What you are asked to do -> Rewrite all the lines of the material below, changing every "common name" to "everyday name" and leaving everything else untouched.

Dataset content ->
((

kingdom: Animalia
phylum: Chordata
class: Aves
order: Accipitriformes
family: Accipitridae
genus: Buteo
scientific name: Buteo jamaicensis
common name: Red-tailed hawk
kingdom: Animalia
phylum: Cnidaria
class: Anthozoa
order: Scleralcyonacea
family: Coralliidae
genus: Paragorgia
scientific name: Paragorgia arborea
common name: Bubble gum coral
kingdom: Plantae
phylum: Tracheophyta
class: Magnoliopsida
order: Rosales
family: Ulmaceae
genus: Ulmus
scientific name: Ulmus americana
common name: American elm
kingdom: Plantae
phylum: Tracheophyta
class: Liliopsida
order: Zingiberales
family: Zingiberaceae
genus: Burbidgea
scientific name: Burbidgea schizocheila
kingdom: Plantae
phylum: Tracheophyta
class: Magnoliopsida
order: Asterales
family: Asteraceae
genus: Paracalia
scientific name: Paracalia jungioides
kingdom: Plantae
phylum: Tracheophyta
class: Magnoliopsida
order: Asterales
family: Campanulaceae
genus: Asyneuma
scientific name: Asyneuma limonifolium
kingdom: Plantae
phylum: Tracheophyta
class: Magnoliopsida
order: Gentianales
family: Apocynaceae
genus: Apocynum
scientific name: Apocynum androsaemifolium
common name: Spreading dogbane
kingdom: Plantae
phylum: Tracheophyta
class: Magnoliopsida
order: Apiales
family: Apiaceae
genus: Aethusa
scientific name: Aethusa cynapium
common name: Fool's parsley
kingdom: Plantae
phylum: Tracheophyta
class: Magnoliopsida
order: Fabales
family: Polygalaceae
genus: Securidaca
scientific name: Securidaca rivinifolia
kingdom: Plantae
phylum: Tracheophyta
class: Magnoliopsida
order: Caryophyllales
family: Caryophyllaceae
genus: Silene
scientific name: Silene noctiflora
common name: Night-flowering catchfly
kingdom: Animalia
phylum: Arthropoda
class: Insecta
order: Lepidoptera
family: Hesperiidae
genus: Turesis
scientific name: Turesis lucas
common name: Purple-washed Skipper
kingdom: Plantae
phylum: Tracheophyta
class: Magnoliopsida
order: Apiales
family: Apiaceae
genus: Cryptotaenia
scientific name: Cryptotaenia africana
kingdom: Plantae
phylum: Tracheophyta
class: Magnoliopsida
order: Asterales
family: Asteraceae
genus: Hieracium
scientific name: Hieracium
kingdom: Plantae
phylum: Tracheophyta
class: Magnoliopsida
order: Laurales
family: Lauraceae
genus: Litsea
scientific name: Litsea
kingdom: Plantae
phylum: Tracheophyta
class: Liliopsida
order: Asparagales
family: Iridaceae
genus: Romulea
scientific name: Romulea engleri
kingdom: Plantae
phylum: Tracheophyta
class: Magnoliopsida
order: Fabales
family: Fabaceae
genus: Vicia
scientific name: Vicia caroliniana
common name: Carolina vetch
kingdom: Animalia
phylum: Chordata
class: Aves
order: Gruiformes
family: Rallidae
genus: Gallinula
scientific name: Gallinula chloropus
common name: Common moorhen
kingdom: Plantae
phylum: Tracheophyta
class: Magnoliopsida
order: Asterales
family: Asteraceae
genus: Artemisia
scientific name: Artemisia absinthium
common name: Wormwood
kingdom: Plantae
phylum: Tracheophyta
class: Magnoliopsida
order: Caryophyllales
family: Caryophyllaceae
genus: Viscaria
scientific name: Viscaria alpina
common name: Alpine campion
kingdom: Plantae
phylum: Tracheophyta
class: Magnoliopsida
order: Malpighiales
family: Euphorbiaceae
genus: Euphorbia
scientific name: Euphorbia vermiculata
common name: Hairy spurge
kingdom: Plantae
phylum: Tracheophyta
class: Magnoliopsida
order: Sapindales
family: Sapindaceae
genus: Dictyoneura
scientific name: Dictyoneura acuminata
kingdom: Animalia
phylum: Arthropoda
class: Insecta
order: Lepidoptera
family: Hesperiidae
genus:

))

Response to this task ->
kingdom: Animalia
phylum: Chordata
class: Aves
order: Accipitriformes
family: Accipitridae
genus: Buteo
scientific name: Buteo jamaicensis
everyday name: Red-tailed hawk
kingdom: Animalia
phylum: Cnidaria
class: Anthozoa
order: Scleralcyonacea
family: Coralliidae
genus: Paragorgia
scientific name: Paragorgia arborea
everyday name: Bubble gum coral
kingdom: Plantae
phylum: Tracheophyta
class: Magnoliopsida
order: Rosales
family: Ulmaceae
genus: Ulmus
scientific name: Ulmus americana
everyday name: American elm
kingdom: Plantae
phylum: Tracheophyta
class: Liliopsida
order: Zingiberales
family: Zingiberaceae
genus: Burbidgea
scientific name: Burbidgea schizocheila
kingdom: Plantae
phylum: Tracheophyta
class: Magnoliopsida
order: Asterales
family: Asteraceae
genus: Paracalia
scientific name: Paracalia jungioides
kingdom: Plantae
phylum: Tracheophyta
class: Magnoliopsida
order: Asterales
family: Campanulaceae
genus: Asyneuma
scientific name: Asyneuma limonifolium
kingdom: Plantae
phylum: Tracheophyta
class: Magnoliopsida
order: Gentianales
family: Apocynaceae
genus: Apocynum
scientific name: Apocynum androsaemifolium
everyday name: Spreading dogbane
kingdom: Plantae
phylum: Tracheophyta
class: Magnoliopsida
order: Apiales
family: Apiaceae
genus: Aethusa
scientific name: Aethusa cynapium
everyday name: Fool's parsley
kingdom: Plantae
phylum: Tracheophyta
class: Magnoliopsida
order: Fabales
family: Polygalaceae
genus: Securidaca
scientific name: Securidaca rivinifolia
kingdom: Plantae
phylum: Tracheophyta
class: Magnoliopsida
order: Caryophyllales
family: Caryophyllaceae
genus: Silene
scientific name: Silene noctiflora
everyday name: Night-flowering catchfly
kingdom: Animalia
phylum: Arthropoda
class: Insecta
order: Lepidoptera
family: Hesperiidae
genus: Turesis
scientific name: Turesis lucas
everyday name: Purple-washed Skipper
kingdom: Plantae
phylum: Tracheophyta
class: Magnoliopsida
order: Apiales
family: Apiaceae
genus: Cryptotaenia
scientific name: Cryptotaenia africana
kingdom: Plantae
phylum: Tracheophyta
class: Magnoliopsida
order: Asterales
family: Asteraceae
genus: Hieracium
scientific name: Hieracium
kingdom: Plantae
phylum: Tracheophyta
class: Magnoliopsida
order: Laurales
family: Lauraceae
genus: Litsea
scientific name: Litsea
kingdom: Plantae
phylum: Tracheophyta
class: Liliopsida
order: Asparagales
family: Iridaceae
genus: Romulea
scientific name: Romulea engleri
kingdom: Plantae
phylum: Tracheophyta
class: Magnoliopsida
order: Fabales
family: Fabaceae
genus: Vicia
scientific name: Vicia caroliniana
everyday name: Carolina vetch
kingdom: Animalia
phylum: Chordata
class: Aves
order: Gruiformes
family: Rallidae
genus: Gallinula
scientific name: Gallinula chloropus
everyday name: Common moorhen
kingdom: Plantae
phylum: Tracheophyta
class: Magnoliopsida
order: Asterales
family: Asteraceae
genus: Artemisia
scientific name: Artemisia absinthium
everyday name: Wormwood
kingdom: Plantae
phylum: Tracheophyta
class: Magnoliopsida
order: Caryophyllales
family: Caryophyllaceae
genus: Viscaria
scientific name: Viscaria alpina
everyday name: Alpine campion
kingdom: Plantae
phylum: Tracheophyta
class: Magnoliopsida
order: Malpighiales
family: Euphorbiaceae
genus: Euphorbia
scientific name: Euphorbia vermiculata
everyday name: Hairy spurge
kingdom: Plantae
phylum: Tracheophyta
class: Magnoliopsida
order: Sapindales
family: Sapindaceae
genus: Dictyoneura
scientific name: Dictyoneura acuminata
kingdom: Animalia
phylum: Arthropoda
class: Insecta
order: Lepidoptera
family: Hesperiidae
genus:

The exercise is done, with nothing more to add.